By David Bozeman — We could make this a regular feature. Just recently we profiled Papa John’s Pizza, whose founder and CEO remarked that Obamacare might force franchises to cut employee hours. They, of course, have been enduring threats of boycotts and verbal spitballs from various precincts of the left. Papa John, lest you didn’t know, is the modern-day version of Mr. Potter of It’s a Wonderful Life fame.
This week’s focus of derision is a seemingly benign arts and crafts chain named Hobby Lobby. Its owners, the Green Family, were recently denied an exemption from providing, through their insurance plan, morning-after and week-after birth control pills for their employees.
U.S. District Court Judge Joe Heaton claimed a compelling national interest in requiring the mandate. Furthermore, Hobby Lobby and its sister company, Mardel, Inc., do not qualify as religious organizations. And in late December, Supreme Court Justice Sonia Sotomayor (who handles emergency requests for the 10th Circuit Court of Appeals) also denied a temporary injunction against the mandate.
Hobby Lobby is standing firm. According to latest reports, the company will face daily fines of over a million dollars a day in lieu of compliance. And the rest of the story just writes itself.
The comment sections at The Huffington Post and The Daily Beast offer such informative, engaging nuggets as: “Just one more company not to do business with;” “Retards;” “As an employee, they are a load of crap;” “Hypocrites — hiding a business decision behind a religious facade.”
Because the story broke during the holidays, it didn’t garner the attention of, say, Wal Mart, Chik-Fil-A, Hostess, McDonald’s, etc., and their violations of liberal orthodoxy.

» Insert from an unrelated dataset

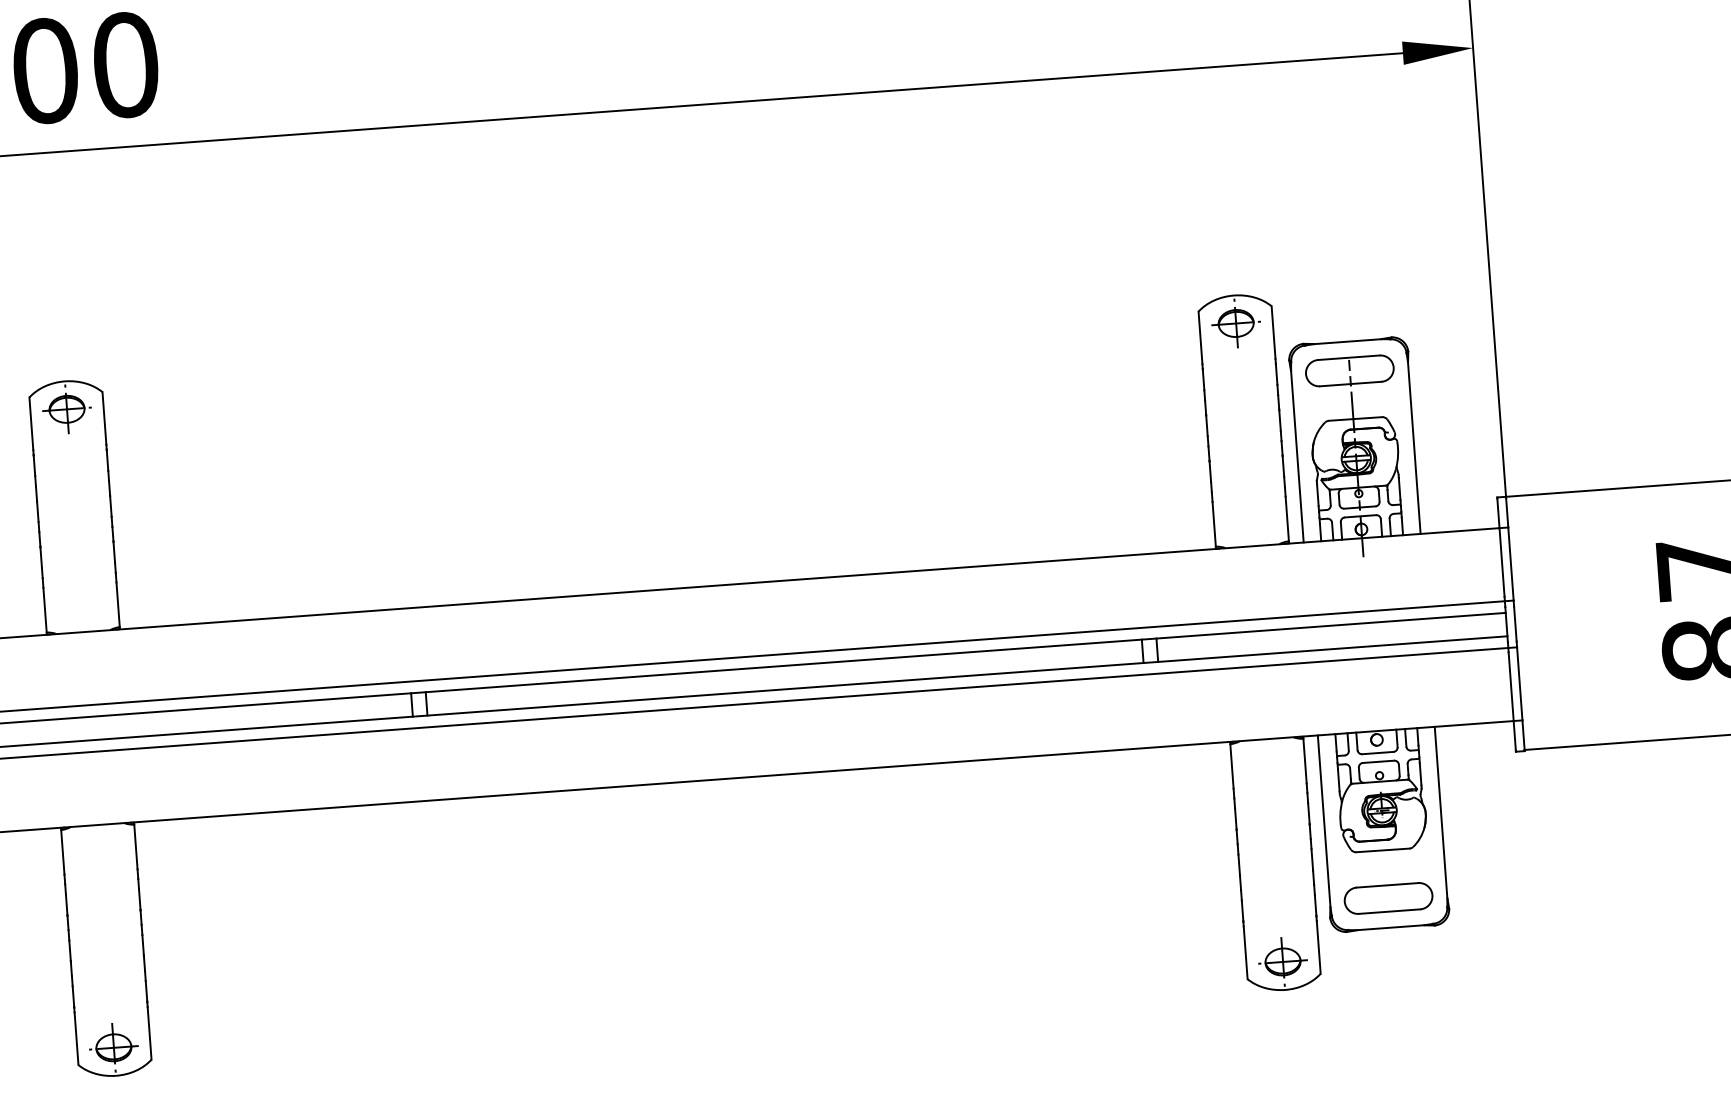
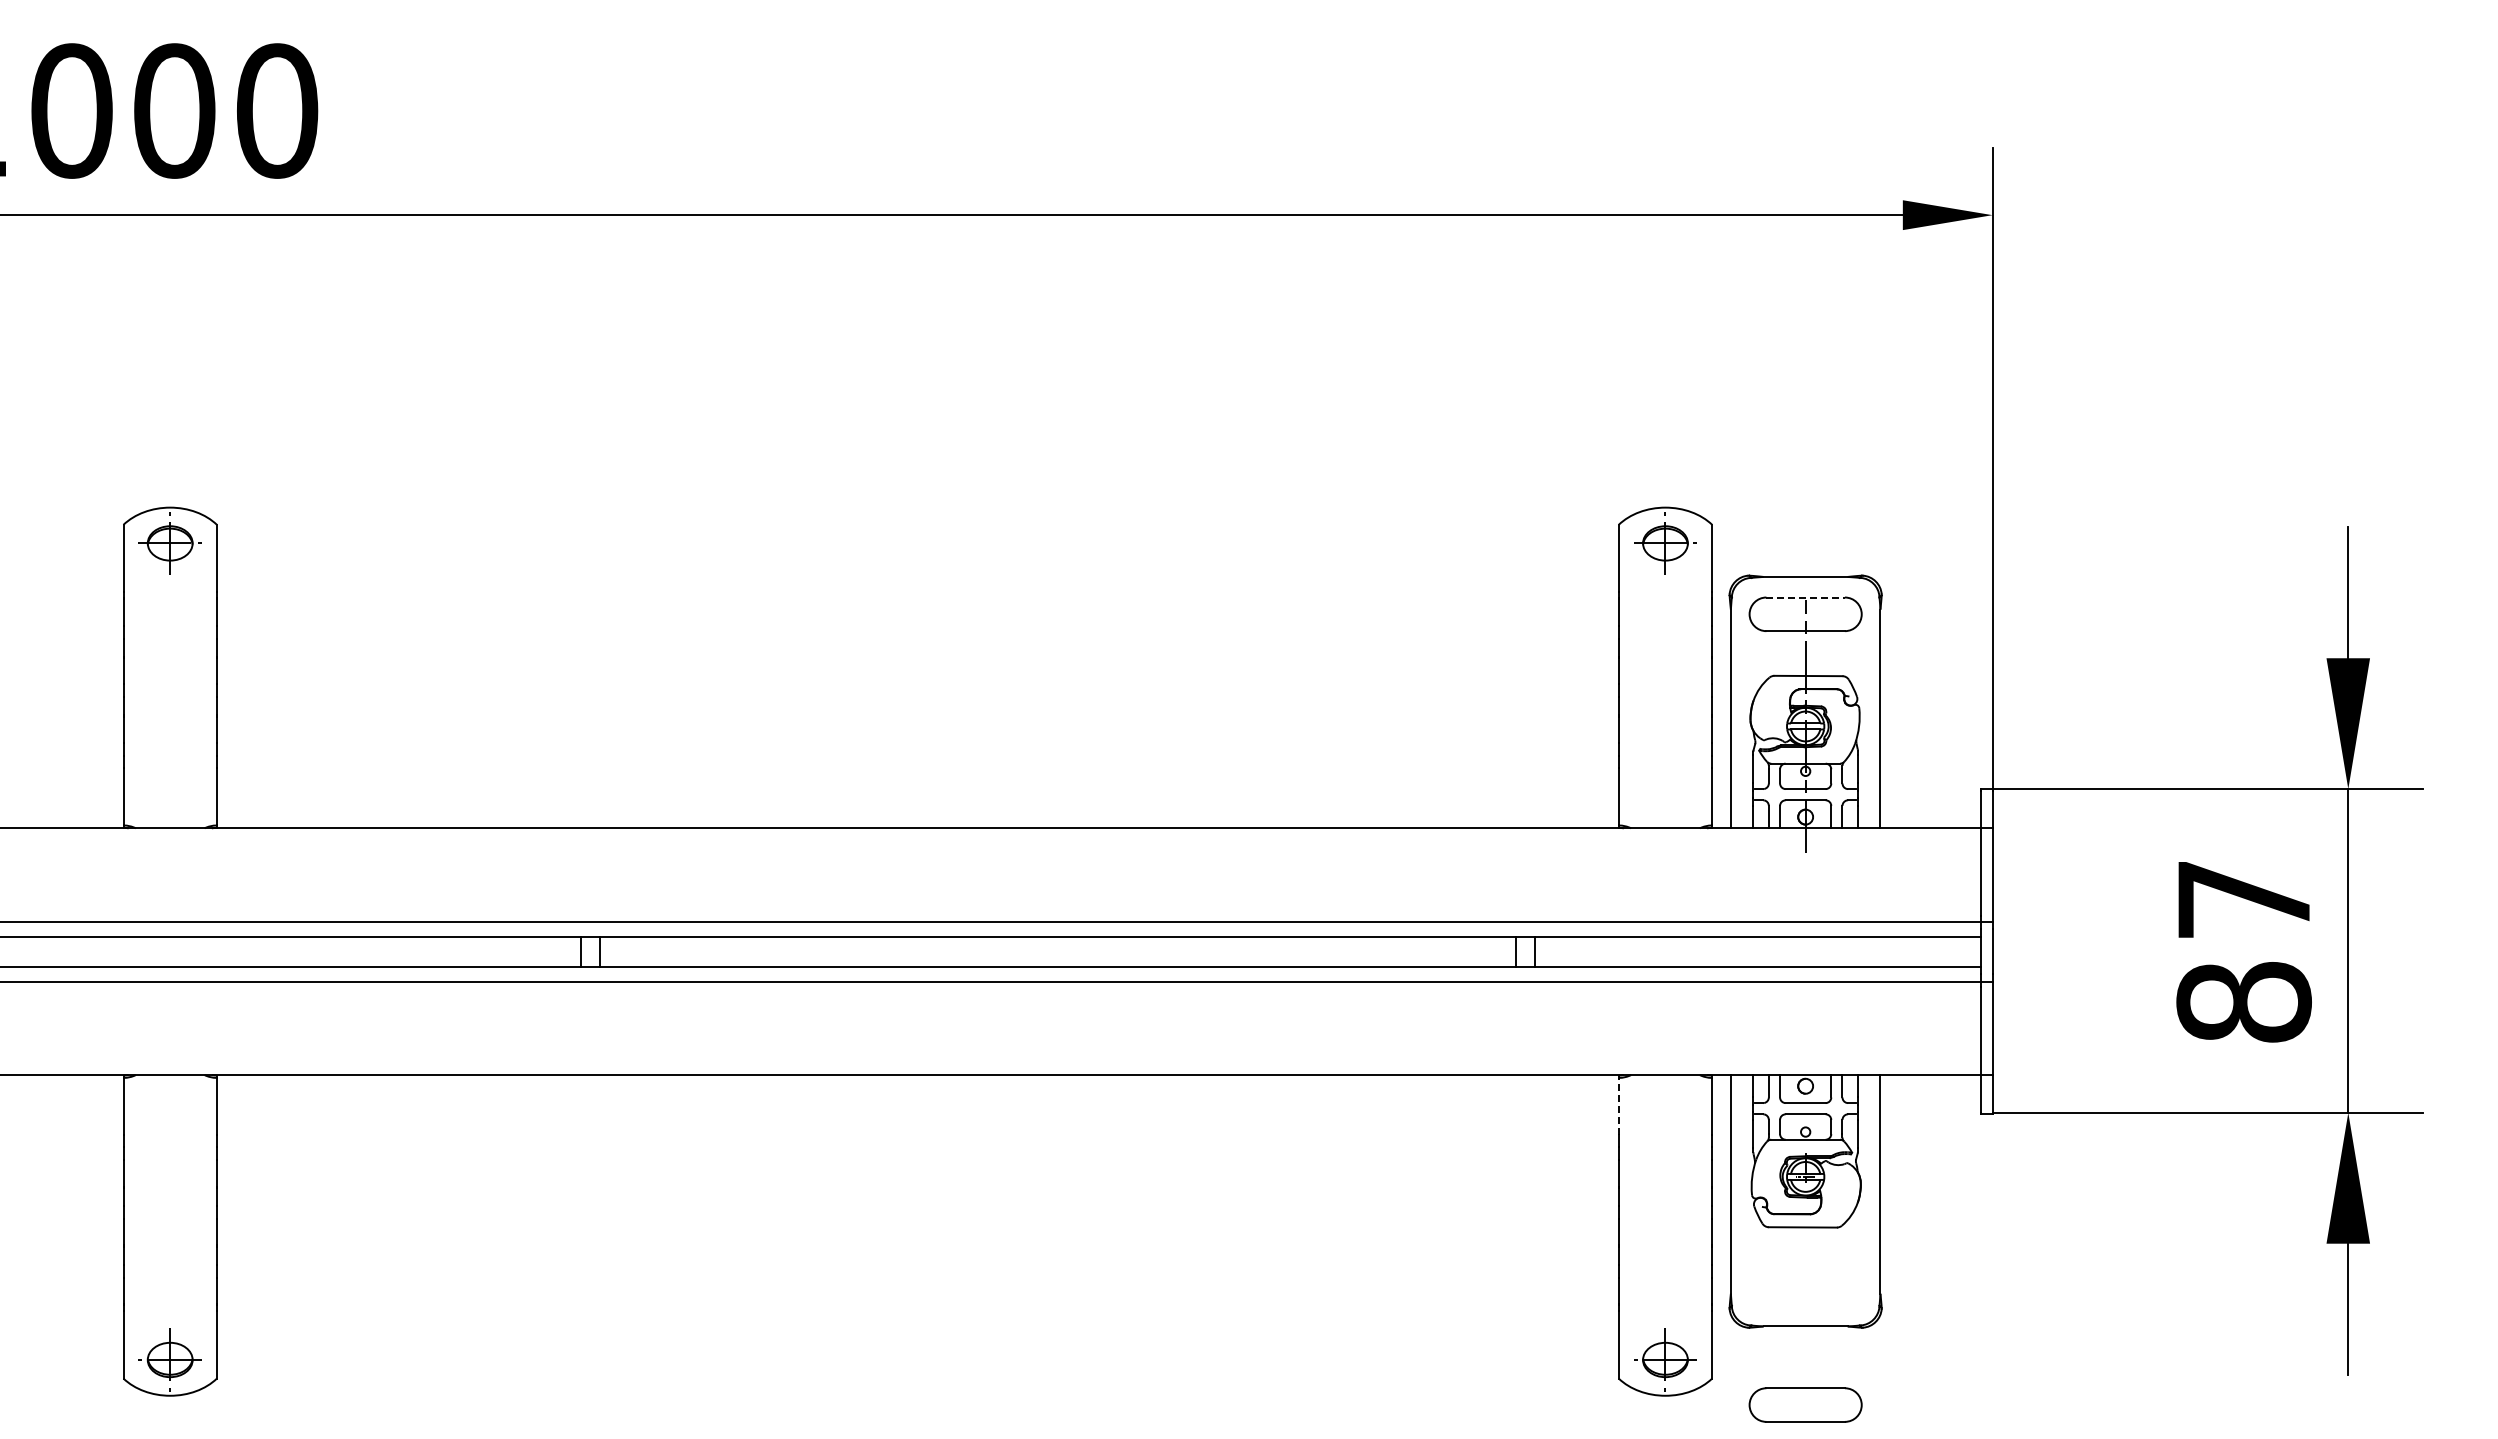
line: (1349, 357) -> (1806, 597), solid -> dashed
line: (1231, 766) -> (1618, 1106), solid -> dashed
part: (1388, 898) -> (1805, 1404), moved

The company has suffered some mild rebukes editorially and on the political roundtables. Nonetheless, the aforementioned comments are the unfiltered sentiments of liberalism’s leadership. Elected Democrats and editorial writers, conversely, feed off the emotions emanating from members of their base, creating an unbroken and electorally potent circle of bile-spewing hatred.
The practicalities of Obamacare are seldom examined, as discussions quickly devolve into name-calling and invective. Sadly, not that many Americans care about the constraints placed on a private company. After all, what’s Hobby Lobby got to worry about? They got plenty of money.
Another comment sarcastically read “Oh, poor persecuted Christians. Woe is them.” How telling that your neighbors’ freedom matters so little in an election year, while voters giddily tell pollsters that Obama cares about me? Such is the navel-gazing vision illuminated by the left.
Interestingly, Judge Heaton did remark that he was “not unsympathetic” to Hobby Lobby and that Obama-care raises “concerns and issues not previously confronted by companies and their owners.” No kidding!
2013 will no doubt see many surprising companies and institutions in the left’s crosshairs. But despite their voting patterns, Americans love stores like Hobby Lobby and Wal Mart, they crave Papa John’s pizzas and Big Gulps and they drive gas-guzzling SUVs.
Even in victory, the left rages on, battling sensibilities and institutions dear to millions. For every owner of a Hobby Lobby or Papa John’s, there are millions working to fill his shoes or become his competitor. That is the spirit that we as a nation should nourish, while tuning out the ravings of those at war, not just with individual companies, but with America itself.
David Bozeman, a former Libertarian Party Chairman, is a Liberty Features Syndicated writer.